Он встал, оделся, впервые в жизни отказался от завтрака, потребовав лишь чашку крепчайшего кофе, залпом его проглотил, обжегся, закашлялся, чертыхаясь, и, мучимый головной болью и душевными терзаниями, поплелся в университет. Студенты во время лекций не узнавали Никиты Сергеевича, который был невероятно рассеян и дважды ошибся, доказывая теорему Абеля-Дирихле, что ранее никогда с ним не происходило.
Когда после лекций совершенно разбитый Карозин собрался домой, его остановил профессор Мальцев.
– Никита Сергеевич, передай нашу с супругой искреннюю благодарность Катерине Дмитриевне. Александра-то наша теперь стала словно ее подменили: тихая, покорная, у маменьки дом вести учится.
– Да-да, – рассеяно отозвался Карозин, совершенно не слыша Ивана Петровича.
– Никита Сергеевич? Никита Сергеевич, э, да что с тобой? Ты заболел что ли?
– Голова болит, сил нет…
– Так ты поезжай домой, тебя там супруга враз на ноги поставит.
– Да-да, Катенька, наверное, уже дома, – слегка оживился Карозин и, не попрощавшись, развернулся и пошел к ожидающим в этот час возле университета извозчикам.
– Ну дела, – протянул Мальцев, который так и не понял, что сегодня такое с Карозиным.

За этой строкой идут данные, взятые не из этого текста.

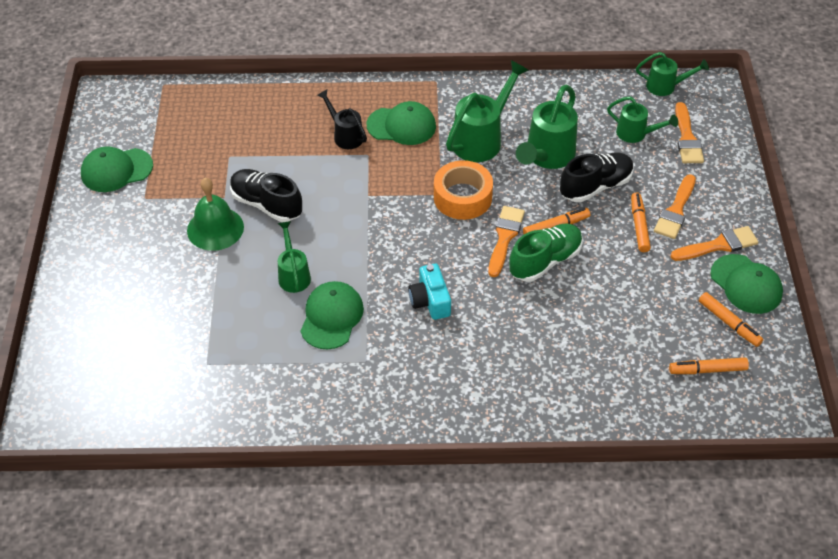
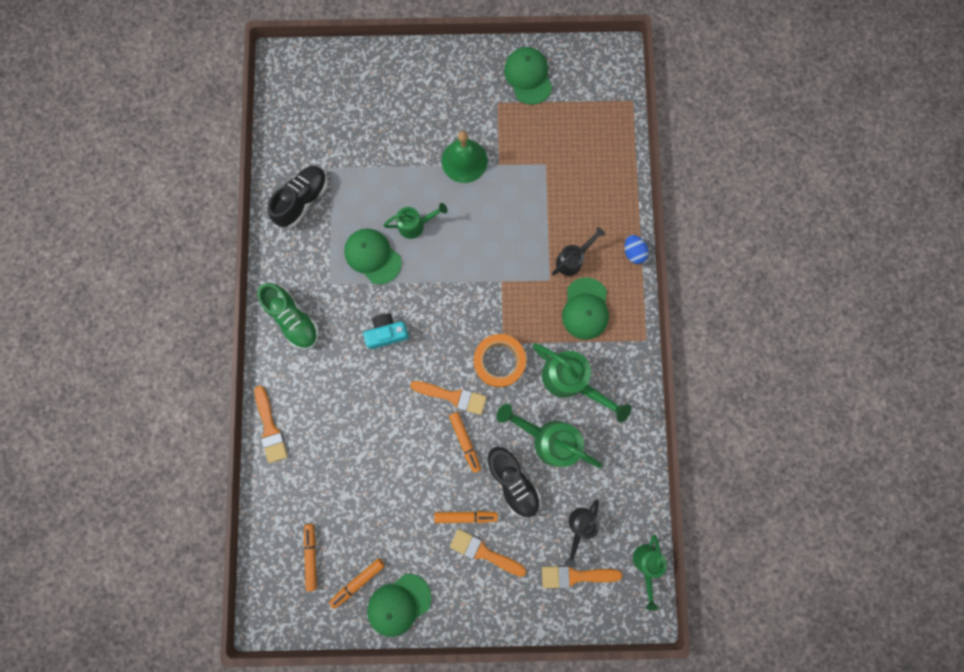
camera: 90 degrees right, 30 degrees up
black shoe [230,169,302,222] -> black shoe moved to [268,166,328,228]
green cap [300,281,364,350] -> green cap turned 150 degrees counterclockwise [344,228,402,285]
green shoe [509,223,583,282] -> green shoe moved to [257,283,319,349]
green watering can [607,96,678,143] -> black watering can [564,500,600,568]
orange brush [670,226,758,261] -> orange brush moved to [255,386,288,463]
none -> blue egg [625,235,649,264]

Всю дорогу до дома в сердце Никиты Сергеевича боролись надежда и отчаянье. Победило последнее, так как на вопрос профессора, не вернулась ли Катерина Дмитриевна, Данилыч ответил, что нет, барыня не возвращались. Единственное, что ждало Никиту Сергеевича, это записка от генеральши Арины с приглашением отобедать. Приглашение это было весьма некстати и Карозин хотел было уж послать Данилыча с извинением, но вдруг передумал, решив, что пусть уж генеральша его лучше своей болтовней изведет до полного помрачения рассудка, нежели он в одиночестве сам с ума сойдет от беспокойства.

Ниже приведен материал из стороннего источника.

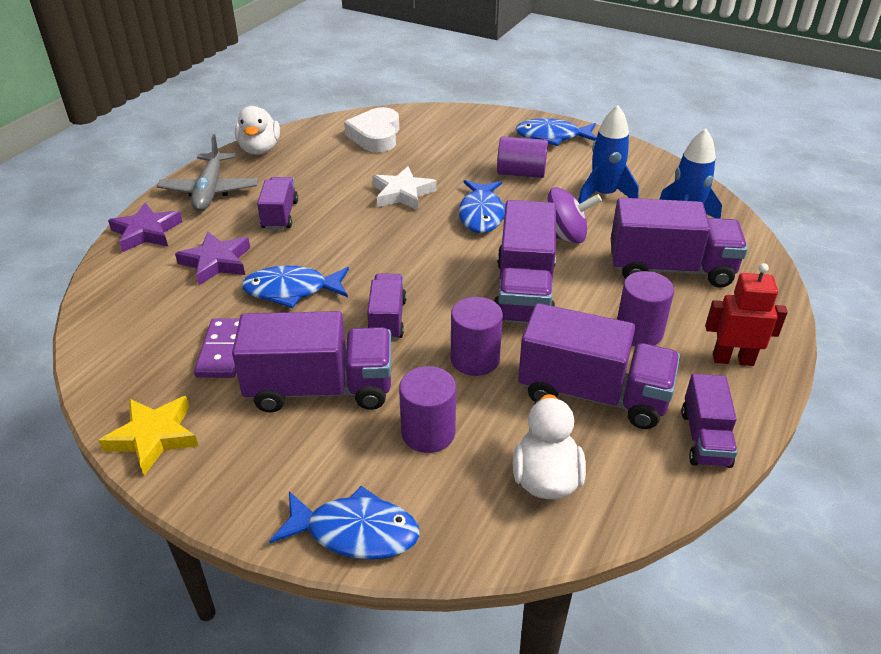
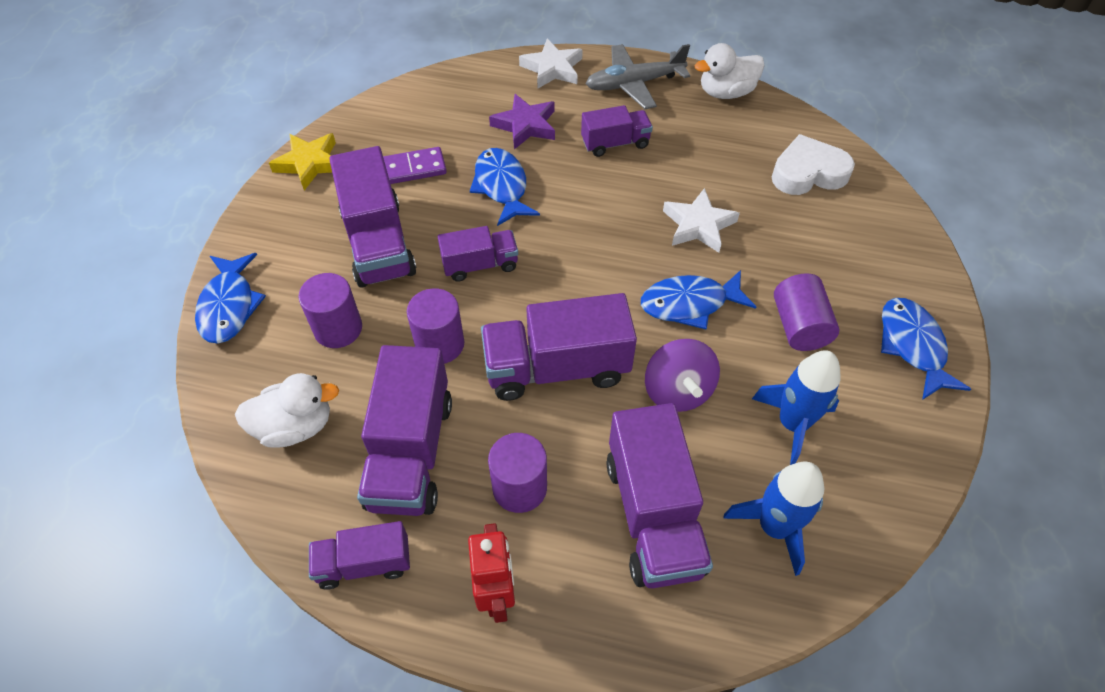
camera: 75 degrees right, 15 degrees up
purple star [108,203,183,252] -> white star [519,39,583,89]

Встречали Никиту Сергеевича и Арина Семеновна, и Данила Филиппович.
– Ну, господин Карозин, – радостно приветствовал профессора генерал, – дайте вас обнять! Признаться, я не верил, что вы найдете Аринино ожерелье! Извольте отобедать с нами в честь этого события. А где Катерина Дмитриевна?

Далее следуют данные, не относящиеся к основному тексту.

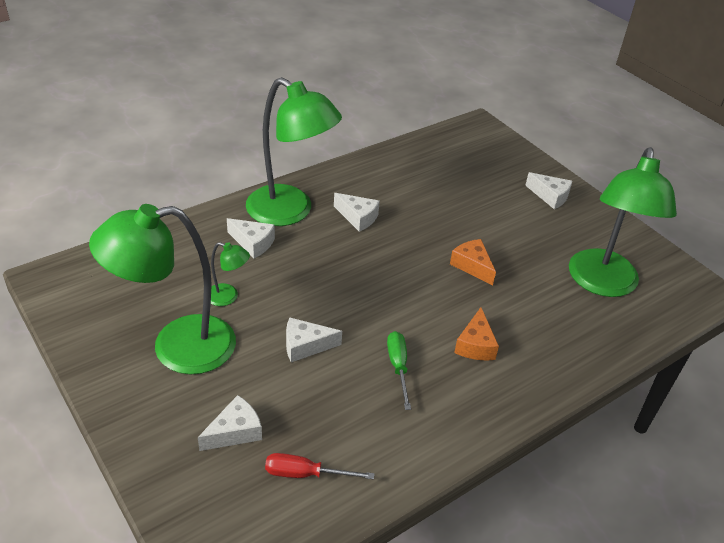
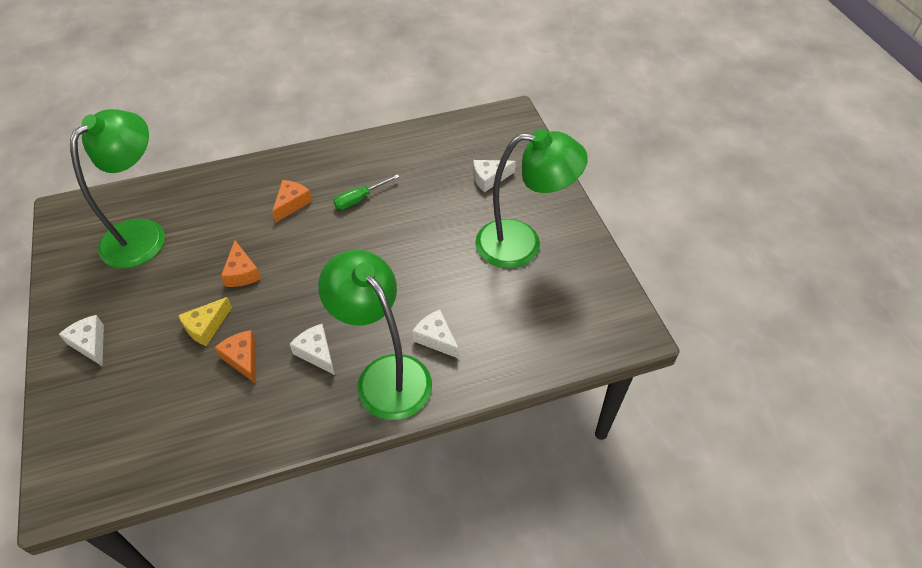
camera: 160 degrees left, 10 degrees up
green lamp [211,242,250,306] -> none
red screwdriver [265,453,374,480] -> none
white cheese [286,318,342,362] -> none
green screwdriver [387,331,411,410] -> green screwdriver turned 45 degrees clockwise [333,174,400,209]
none -> yellow cheese [178,297,232,346]
none -> orange cheese [214,330,256,384]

– Она в отъезде, – промямлил Карозин, никак не ожидавший налететь еще и на генерала, чьи шумные восторги были профессору сейчас нужны так же, как цыганский хор на похоронах.
– Жаль, жаль. Ну да ладно, думаю, что не последний раз видимся: успею еще отблагодарить вашу супругу. Но, признаться, я только не понял, отчего вы не велели Арине сказать братцу, что выиграли пари, а?
От ответа на этот вопрос Карозина спасла генеральша:
– Я ж говорила тебе, Данила Филиппович: это Катерина Дмитриевна так задумала, чтоб молчать до самого последнего момента. Пусть братец мой, Виктор Семенович, думает, что выиграл, а я потом выйду эдак небрежно в ожерелье, то-то ему расстройство будет!